Saturday, May 10, 2008

Not so Green

The National Geographic Society just released its Greendex 2008 survey of consumers in the 14 countries of the world that use 75% of the world’s energy resources.

The survey measured each country’s environmental impact, by comparing the behaviors of its citizens in 4 areas: housing, transportation, food, and consumer goods.

Housing included size of homes, water consumption and the amount/type of energy used.

Transportation measured ownership of private vehicles and usage, length of regular commutes by car and use of public transportation.

Foods looked at the consumption of foods with high environmental impacts like bottled water, meat and seafood and how far foods consumed had traveled (as opposed to consumption of locally grown products).

Goods compared the amount of things that people buy and how long they’re used, whether they’re recycled/reused or thrown away.
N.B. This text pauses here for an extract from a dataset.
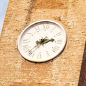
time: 2:36
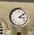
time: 3:08
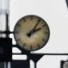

Here are some of the scores, with India and Brazil the top two greenest countries and Canada and the US, the least green countries in the world.

India – 60
Brazil – 60
China – 56.1
Mexico – 54.3
Hungary – 53.2
Russia – 52.4
UK – 50.2
Germany – 50.2
Australia – 50.2
Spain – 50.0
Japan – 49.1
France – 48.7
Canada – 48.5
USA – 44.9

3 comments:

Bandobras said...

Well of course we are near the bottom of that list. We are a big people and therefore we need big houses. We need big meals. You never heard of a sushi bar with supersize specials did you. We need big cars / trucks to cover the big distances between our big cities. Leave the green stuff to little countries and little peoples. Remember "more is better" Why we even have bigger funerals than most of those weenie societies. And we are going to have more of them too.

XUP said...

B - You're very cynical.

Jazz said...

Very cynical perhaps, but that's pretty much the attitude of lots of north americans. Unfortunately.